Church from South Wonston, Hampshire: the timbers and corrugated iron cladding have been repaired and early in 2011 it will be re-erected on a site in the spinney north of Whittakers Cottages. It will be furnished and presented as it was when it was first built in 1908.

In November 2010 we completed the construction of a new building called the Building Crafts Gallery. Displays inside will show the tools, methods and materials of traditional building crafts, and it will also be used by school parties as a base and for workshops. This project was generously supported by the DCMS/Wolfson Galleries Improvement Fund and the Foyle Foundation.

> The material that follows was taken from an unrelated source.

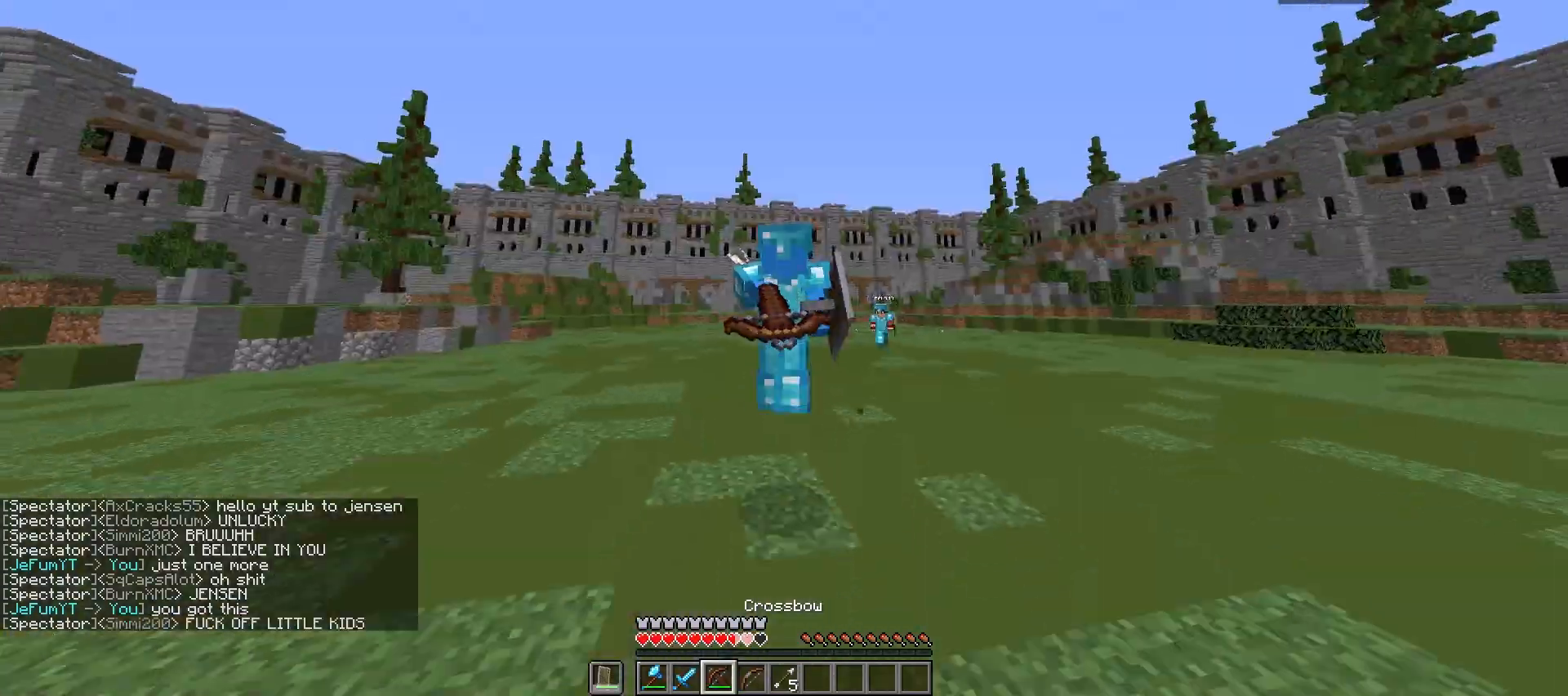
{"keys": ["space", "w"], "mouse": ["left"], "events": []}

The “Singleton Spire”. This is a combination of two projects, one on top of the other! We have built a small enclosure in which to display a bell frame from the church at Stoughton. On top of the enclosure is a small timber spire, on which students are taught the art of shingling by Peter Harknett. This project has been generously supported by the Worshipful Company of Carpenters.

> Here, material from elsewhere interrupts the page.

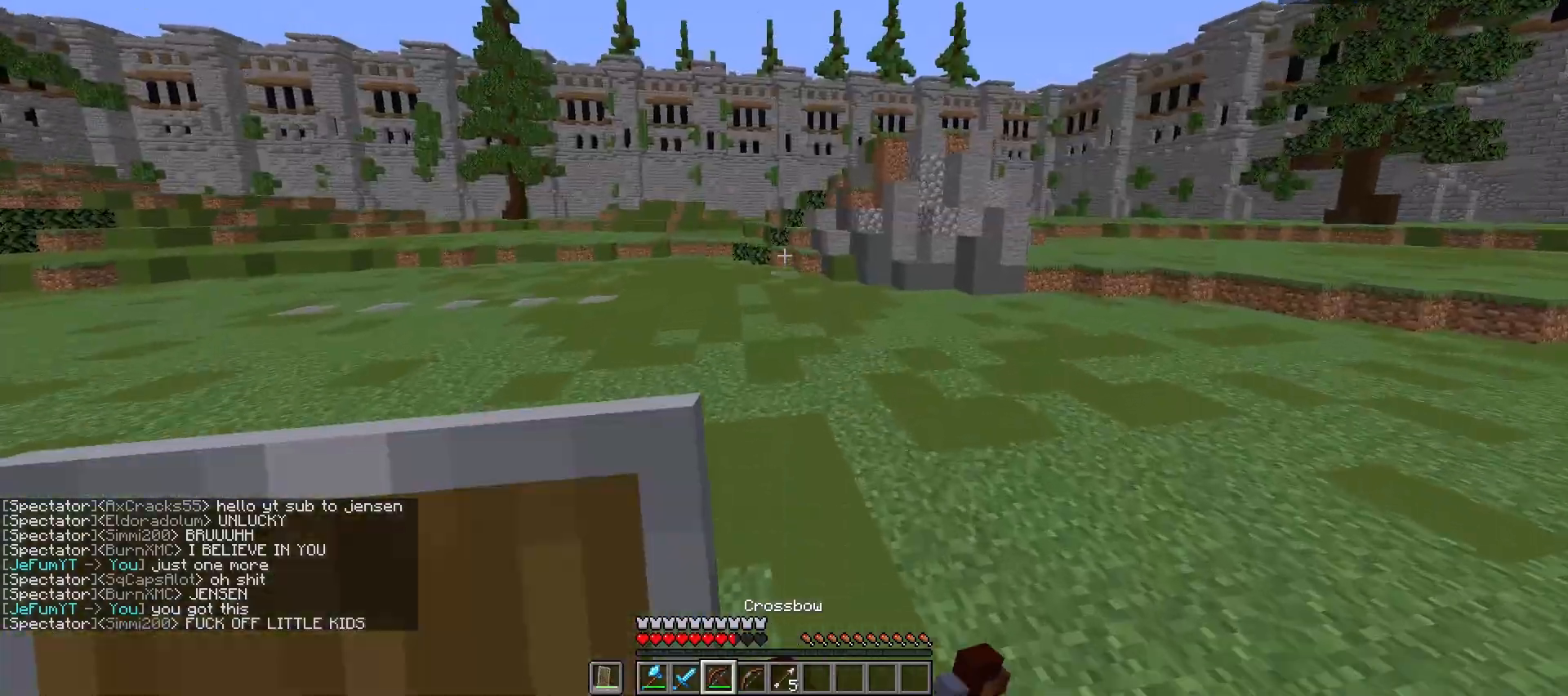
{"keys": ["d", "space", "w"], "mouse": ["right"], "events": [[100, "mouse_left", "up"], [400, "mouse_right", "down"], [500, "d", "down"]]}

A long (130 ft) open-sided shelter has been built in the long narrow gap between two hedges between Whittaker’s Cottages and the Poplar Cottage clump. The shelter is used to display items of horse-drawn transport and agricultural equipment from our collections. This project was generously supported by the DCMS/Wolfson Galleries Improvement Fund.

The shed from Coldwaltham, which has stood on its woodland site since the early 1970s, has been moved to a new site on the south (uphill) side of our new woodyard behind Pendean.

In the late-1980s we dismantled a hay barn from Manor Farm, Ockley, Surrey, and it has been re-erected near Redvins yard. It is used to house important items from the collections, including the 1863 threshing machine that has been restored with the help of a PRISM fund grant.

Future building exhibit project: Tindalls Cottage

This 17th century timber-framed cottage with a brick chimney dismantled from a site close to the Bewl Bridge reservoir near Ticehurst, Kent, will be sited on the hillside close to the Bayleaf paddocks.It was a timber-framed cottage with a brick and stone chimney, dated on stylistic grounds to 1675-1725, but perhaps dating from 1721 when there was a new tenancy. It represents a development from Poplar Cottage, in that the late-17th century alterations to Poplar Cottage (the addition of a rear outshot and a stone chimney) were present in Tindalls from the start, but Tindalls was a little superior to Poplar Cottage: the tenants occupied about 26 acres of land, whereas Poplar Cottage is thought to have been the home of a landless labourer. Also, Tindalls had a fireplace on the first floor, and a floored attic, giving better accommodation than Poplar Cottage.

Most of the timbers were re-used, which is often the case in 17th century buildings, and we will examine them carefully to see what can be discovered about their origins.